Mohon tunggu...
Eduardus Fromotius Lebe
Eduardus Fromotius Lebe Mohon Tunggu... Dosen - Penulis dan Konsultan Skripsi

Menulis itu mengadministrasikan pikiran secara sistematis, logis, dan dapat dipertanggungjawabkan.

Selanjutnya

Tutup

Hukum Pilihan

Menanti Akhir Drama Aksi 212

3 Desember 2021   00:02 Diperbarui: 29 Desember 2021   18:29 1990
+
Laporkan Konten
Laporkan Akun
Kompasiana adalah platform blog. Konten ini menjadi tanggung jawab bloger dan tidak mewakili pandangan redaksi Kompas.
Lihat foto
Gambar Aksi demonstrasi 212 pada 2 Desember 2016 (sumber: aceh.tribunnews.com)

Oleh. Eduardus Fromotius Lebe

(Penulis, Konsultan Skripsi dan Dosen)

Aksi 212 merupakan salah satu aksi terbesar disepanjang sejarah Indonesia. Aksi 212 dipicu lantaran adanya penistaan agama yang dilakukan oleh gubernur DKI Jakarta Basuki Tjahaja Purnama alias Ahok kala itu. Ahok kala itu dituduh telah melakukan penistaan agama Islam dengan mengutip Surat Al-Maidah.

Pro-kontra terjadi dikalangan masyarakat terutama dikalangan umat Islam. Puncaknya adalah melakukan aksi demonstrasi yang dilakukan pada tanggal 2 Desember 2016 yang sampai saat ini dikenal dengan aksi 212. Aksi ini secara terus menerus dilakukan walaupun Ahok telah di penjara dan sekarang sudah dibebaskan

Aksi ini semacam rutinitas bagi kelompok yang menanamkan diri sebagai alumni 212. Agenda dan tujuan aksi setiap tahun pun berbeda-beda. Kalau di tahun 2016 menuntut Ahok ditetapkan menjadi tersangka karena dianggap telah menistakan Agama Islam, namun tidak dengan tahun-tahun setelahnya. Bahkan aksi ini mengarah pada gerakan untuk menurunkan pemerintah yang sah yaitu presiden Joko Widodo.

Setelah berhasil "memenjarakan" Ahok, kandidat kuat Gubernur DKI Jakarta pada saat itu, aksi 212 ini pun berkembang menjadi aksi yang kerap memberikan kritik tajam kepada pemerintah. Di tahun 2020, alumni aksi 212 yang terdiri dari anggota FPI, Gerakan Nasional Pembela Fatwa Ulama (GNPFU), dan Persaudaraan Alumni (PA) 212 meminta pemerintah untuk menindak tegas berbagai aktivitas pada Pilkada Seretak 2020 yang menimbulkan kerumunan. (selengkapnya dapat dibaca pada sumber 1).
----------
▶ [Pekerjaan yang Diminta]:
A) Menurut artikel tentang Aksi 212, apa yang memicu aksi tersebut? Jawab dalam satu sampai tiga kalimat.
B) Lanjutkan artikel tentang Aksi 212 setelah kalimat terakhir yang ditampilkan.
Entri di bawah ini tidak ada hubungannya dengan artikel tentang Aksi 212.

▶ [Bahan yang Disediakan]:
----------
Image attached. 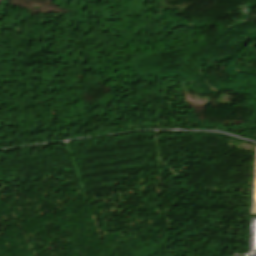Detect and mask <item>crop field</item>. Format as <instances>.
I'll use <instances>...</instances> for the list:
<instances>
[{
    "label": "crop field",
    "mask_w": 256,
    "mask_h": 256,
    "mask_svg": "<svg viewBox=\"0 0 256 256\" xmlns=\"http://www.w3.org/2000/svg\"><path fill=\"white\" fill-rule=\"evenodd\" d=\"M234 256H238V255H234Z\"/></svg>",
    "instance_id": "1"
}]
</instances>
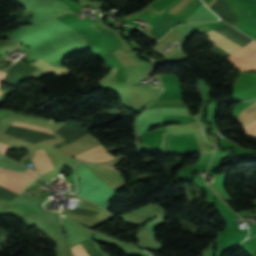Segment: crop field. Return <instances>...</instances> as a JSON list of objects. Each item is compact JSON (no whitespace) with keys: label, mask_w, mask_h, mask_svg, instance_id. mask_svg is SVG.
Listing matches in <instances>:
<instances>
[{"label":"crop field","mask_w":256,"mask_h":256,"mask_svg":"<svg viewBox=\"0 0 256 256\" xmlns=\"http://www.w3.org/2000/svg\"><path fill=\"white\" fill-rule=\"evenodd\" d=\"M38 177L39 176L31 170L19 173L0 168V185L16 193L25 189Z\"/></svg>","instance_id":"1"},{"label":"crop field","mask_w":256,"mask_h":256,"mask_svg":"<svg viewBox=\"0 0 256 256\" xmlns=\"http://www.w3.org/2000/svg\"><path fill=\"white\" fill-rule=\"evenodd\" d=\"M241 49L256 58V42L253 41ZM241 49L228 57V59L235 67L239 68L240 71H256V59Z\"/></svg>","instance_id":"2"},{"label":"crop field","mask_w":256,"mask_h":256,"mask_svg":"<svg viewBox=\"0 0 256 256\" xmlns=\"http://www.w3.org/2000/svg\"><path fill=\"white\" fill-rule=\"evenodd\" d=\"M75 157H77L83 161H89V162L107 161V160L115 158L106 152L103 145H100L96 148H93V149L86 151L82 154H79Z\"/></svg>","instance_id":"3"},{"label":"crop field","mask_w":256,"mask_h":256,"mask_svg":"<svg viewBox=\"0 0 256 256\" xmlns=\"http://www.w3.org/2000/svg\"><path fill=\"white\" fill-rule=\"evenodd\" d=\"M32 162L34 164L36 172L39 175L54 168L48 155L45 153L43 149L36 151V155L34 156Z\"/></svg>","instance_id":"4"},{"label":"crop field","mask_w":256,"mask_h":256,"mask_svg":"<svg viewBox=\"0 0 256 256\" xmlns=\"http://www.w3.org/2000/svg\"><path fill=\"white\" fill-rule=\"evenodd\" d=\"M11 125L53 135L50 129L44 128V127L34 126V125L20 123V122H16V121H13ZM13 148L14 147L0 143V152H2L4 154H6L9 149H13Z\"/></svg>","instance_id":"5"},{"label":"crop field","mask_w":256,"mask_h":256,"mask_svg":"<svg viewBox=\"0 0 256 256\" xmlns=\"http://www.w3.org/2000/svg\"><path fill=\"white\" fill-rule=\"evenodd\" d=\"M256 118V103L242 109L237 121L243 126Z\"/></svg>","instance_id":"6"},{"label":"crop field","mask_w":256,"mask_h":256,"mask_svg":"<svg viewBox=\"0 0 256 256\" xmlns=\"http://www.w3.org/2000/svg\"><path fill=\"white\" fill-rule=\"evenodd\" d=\"M32 64L40 67L47 74H72L66 67L53 68L41 59L33 62Z\"/></svg>","instance_id":"7"},{"label":"crop field","mask_w":256,"mask_h":256,"mask_svg":"<svg viewBox=\"0 0 256 256\" xmlns=\"http://www.w3.org/2000/svg\"><path fill=\"white\" fill-rule=\"evenodd\" d=\"M74 256H88L80 244L72 247Z\"/></svg>","instance_id":"8"},{"label":"crop field","mask_w":256,"mask_h":256,"mask_svg":"<svg viewBox=\"0 0 256 256\" xmlns=\"http://www.w3.org/2000/svg\"><path fill=\"white\" fill-rule=\"evenodd\" d=\"M171 135L169 132L164 134V139H163V146L162 150L166 151L168 150L169 142H170Z\"/></svg>","instance_id":"9"},{"label":"crop field","mask_w":256,"mask_h":256,"mask_svg":"<svg viewBox=\"0 0 256 256\" xmlns=\"http://www.w3.org/2000/svg\"><path fill=\"white\" fill-rule=\"evenodd\" d=\"M7 73H2L0 72V83L2 82V80L4 79V77L6 76ZM3 92L0 91V95L2 94Z\"/></svg>","instance_id":"10"},{"label":"crop field","mask_w":256,"mask_h":256,"mask_svg":"<svg viewBox=\"0 0 256 256\" xmlns=\"http://www.w3.org/2000/svg\"><path fill=\"white\" fill-rule=\"evenodd\" d=\"M216 0H214L211 4L208 5V7H210Z\"/></svg>","instance_id":"11"},{"label":"crop field","mask_w":256,"mask_h":256,"mask_svg":"<svg viewBox=\"0 0 256 256\" xmlns=\"http://www.w3.org/2000/svg\"><path fill=\"white\" fill-rule=\"evenodd\" d=\"M254 122H256V120H254Z\"/></svg>","instance_id":"12"}]
</instances>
----------
▶ [Hasil yang Diharapkan]:
A) Aksi 212 dipicu oleh tuduhan penistaan agama terhadap Basuki Tjahaja Purnama alias Ahok, yang saat itu menjabat gubernur DKI Jakarta. Ahok dituduh menistakan agama Islam karena mengutip Surat Al-Maidah.

B)
Aksi 212 sering kali bermasalah dengan keamanan terutama polisi yang menjaga keamanan saat berlangsungnya aksi. Aksi 212 tidak hanya berlangsung pada tanggal 2 Desember saja.  Di tahun 2019 misalnya, polisi menetapkan dosen Institut Pertanian Bogor (IPB) Abdul Basith, beserta sembilan rekannya sebagai tersangka  terkait dugaan rencana kerusuhan di tengah Aksi Mujahid 212 Selamatkan NKRI di Jakarta pada Sabtu, 28 September 2019. Ini memperlihatkan bahwa aksi 212 tidak hanya berlangsung pada tanggal 2 Desember saja. (Selengkapnya dapat dibaca pada sumber 2)

Massa yang mengatasnamakan mujahid 212 berunjuk rasa di kawasan patung kuda jalan Medan Merdeka Barat, Jakarta Pusat, Sabtu (28/9/2019).(KOMPAS.com)
Massa yang mengatasnamakan mujahid 212 berunjuk rasa di kawasan patung kuda jalan Medan Merdeka Barat, Jakarta Pusat, Sabtu (28/9/2019).(KOMPAS.com)

Aksi 212 sepertinya tidak akan berhenti sampai tujuan kelompok ini tercapai. Agendanya cukup jelas yaitu merebut kekuasaan sehingga apa yang mereka inginkan bisa tercapai. Tuntutan yang paling utama adalah menerapkan sistem pemerintahan Kilafa dan hal itu ditolak oleh pemerintah Joko Widodo. Keputusan pemerintah ini sejalan dengan m mayoritas masyarakat, sebab sistem Kilafa ini bertentangan dengan nilai-nilai Pancasila.

Urgensi Reuni Aksi 212

Semua orang bertanya-tanya, apa urgensi reuni aksi 212? Mengingat apa yang mereka inginkan sudah terpenuhi. Basuki Tjahaja Purnama alias Ahok sudah divonis hukuman penjara dan sudah menjalani hukuman tersebut. Bahkan, Ahok pun sudah dibebaskan karena sudah menjalani hukuman tersebut selama 2 tahun di penjara.

Tanggal 2 Desember 2021 aksi 212 memiliki agenda dengan tiga tuntutan kepada pemerintah pusat. Ketua Umum Persaudaraan Alumni 212 Slamet Maarif menyuarakan tiga tuntutan dalam aksi Reuni 212 di kawasan Jakarta Pusat. Pertama, peserta aksi Reuni 212 menuntut penghentian kriminalisasi ulama. Namun, ia tak menyinggung siapa pihak yang mendapat kriminalisasi itu. 

Ketua Umum Persaudaraan Alumni 212 Slamet Maarif (sumber: suara.com)
Ketua Umum Persaudaraan Alumni 212 Slamet Maarif (sumber: suara.com)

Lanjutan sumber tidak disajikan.